「運命の交差点」
いくつかの偶然といくつもの運命が重なり合って僕たちは巡り逢った。それは僕に巨大なスクランブル交差点を思い起こさせる。縦横無尽の人の流れが信号が青になると共に入り乱れ、すれ違っていく。何人もの人間が肩と肩がぶつかったりして「すみません」と謝り合ったりしている。
「あ、すみません」
僕は彼女と初めて出会ったとき、おそらく身体がぶつかったか触れてしまった時にそんな謝罪の言葉を口にしたように思う。
「どうして同じ新入生なのに敬語なの?」
彼女は笑いながら言った。それで僕は余計に顔が赤くなってしまった。彼女は慌てる僕の様子を可笑しそうに眺めていたが、そこには人を馬鹿にした様子は全くなかった。
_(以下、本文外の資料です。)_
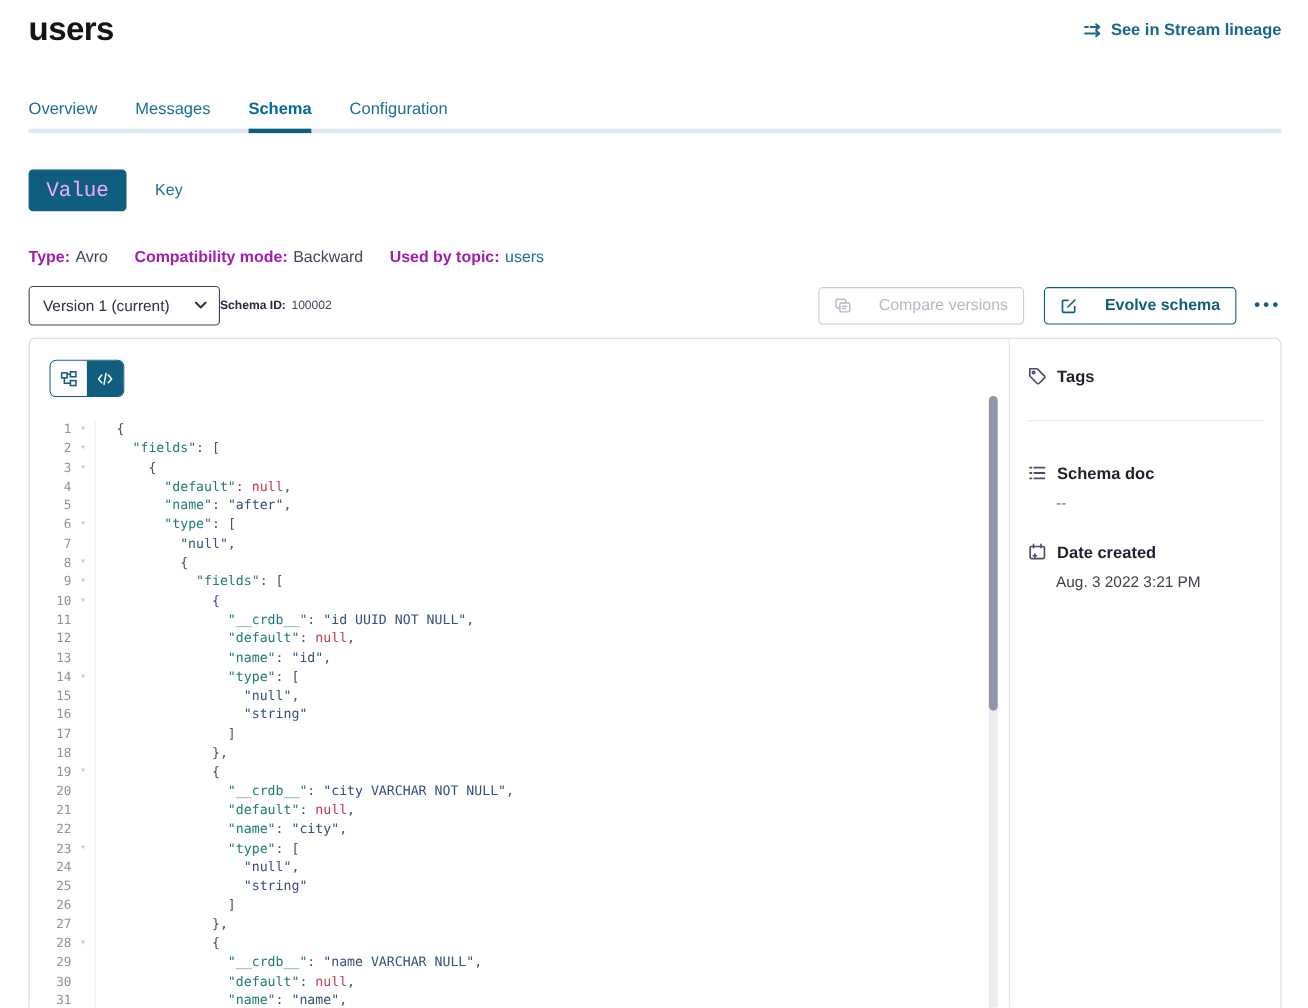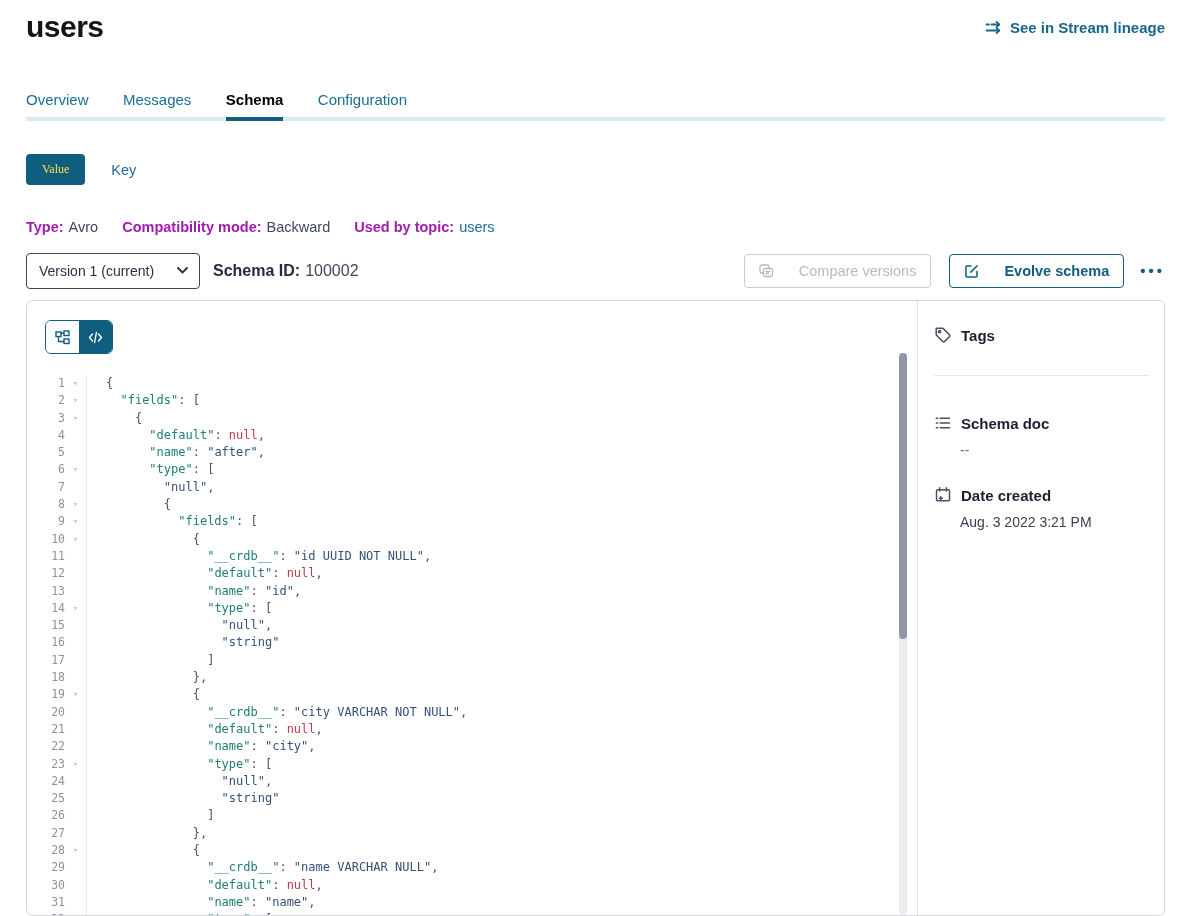--- a/index.html
+++ b/index.html
@@ -10,44 +10,44 @@
   
   .hdr { display:flex; justify-content:space-between; align-items:flex-start; }
   .title { font-size:30px; font-weight:800; letter-spacing:-0.5px; color:#121417; }
   .lineage { margin-top:9px; display:inline-flex; align-items:center; gap:8px;
     color:#17678c; font-weight:600; font-size:15px; text-decoration:none; cursor:pointer; }
 
   
   .tabs { margin-top:47px; position:relative; height:30px; }
   .tab { display:inline-block; margin-right:30px; font-size:15px; font-weight:500;
     color:#1a6f94; height:30px; position:relative; cursor:pointer; }
-  .tab.active { color:#000000; font-weight:600; }
+  .tab.active { color:#0369a1; font-weight:600; }
   .tab.active::after { content:""; position:absolute; left:0; bottom:0; width:100%;
     height:4px; background:#0f5e7d; z-index:1; }
   .tab-track { position:absolute; left:0; right:0; bottom:0; height:4px; background:#d9eaf3; }
 
   
   .toggle-row { margin-top:33px; display:flex; align-items:center; }
-  .btn-value { background:#0f5e7d; color:#fde047; border:none; border-radius:4px;
-    padding:8px 16px; font-size:12px; font-family:Liberation Serif, serif; cursor:pointer; }
+  .btn-value { background:#0f5e7d; color:#f0abfc; border:none; border-radius:4px;
+    padding:8px 16px; font-size:19px; font-family:Liberation Mono, monospace; cursor:pointer; }
   .key-link { margin-left:26px; color:#1a6f94; font-size:14.5px; cursor:pointer; }
 
   
   .meta-row { margin-top:34px; font-size:14.5px; color:#40465c; display:flex; gap:24px; }
   .meta-row b { color:#a21caf; font-weight:700; margin-right:5px; }
   .meta-link { color:#1a6f94; cursor:pointer; }
 
   
   .controls-row { margin-top:18px; display:flex; align-items:center; }
   .select-wrap { position:relative; display:inline-block; }
   .select-wrap select { appearance:none; -webkit-appearance:none; width:174px; height:36px;
     padding:0 34px 0 12px; border:1px solid #3c4358; border-radius:4px; background:#fff;
     font-size:14px; color:#2b3044; font-family:inherit; cursor:pointer; }
   .select-wrap svg { position:absolute; right:12px; top:14px; pointer-events:none; }
-  .schema-id { margin-left:13px; font-size:16px; color:#40465c; }
+  .schema-id { font-size:11px; color:#40465c; }
   .schema-id b { color:#252a41; margin-right:5px; }
   .btn { height:34px; border-radius:4px; padding:0 14px; font-size:14.5px;
     display:inline-flex; align-items:center; gap:25px; background:#fff;
     font-family:inherit; cursor:pointer; }
   .btn-compare { margin-left:auto; color:#b7bac6; border:1px solid #c9cbd5;
     font-weight:500; cursor:default; }
   .btn-evolve { margin-left:18px; color:#0f5e7d; border:1px solid #0f5e7d; font-weight:600; }
   .dots { margin-left:16px; color:#0f5e7d; font-weight:700; font-size:15px;
     letter-spacing:3px; cursor:pointer; line-height:34px; }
その大学の新入生のための説明会での初対面のとき、偶然の(あるいは運命の)糸と糸が触れ合い何かが紡ぎ出されようとしていた。「あ、すみません」。僕はその交差点で彼女と肩がぶつかって謝った。彼女は振り返り、そんな僕の様子を可笑しそうに眺めている。「いいのよ、そんなに謝ったりしなくても」、そう言って微笑みかけてくれる。運命に導かれて出会っただけなのだから、まるで僕にそう語りかけるように。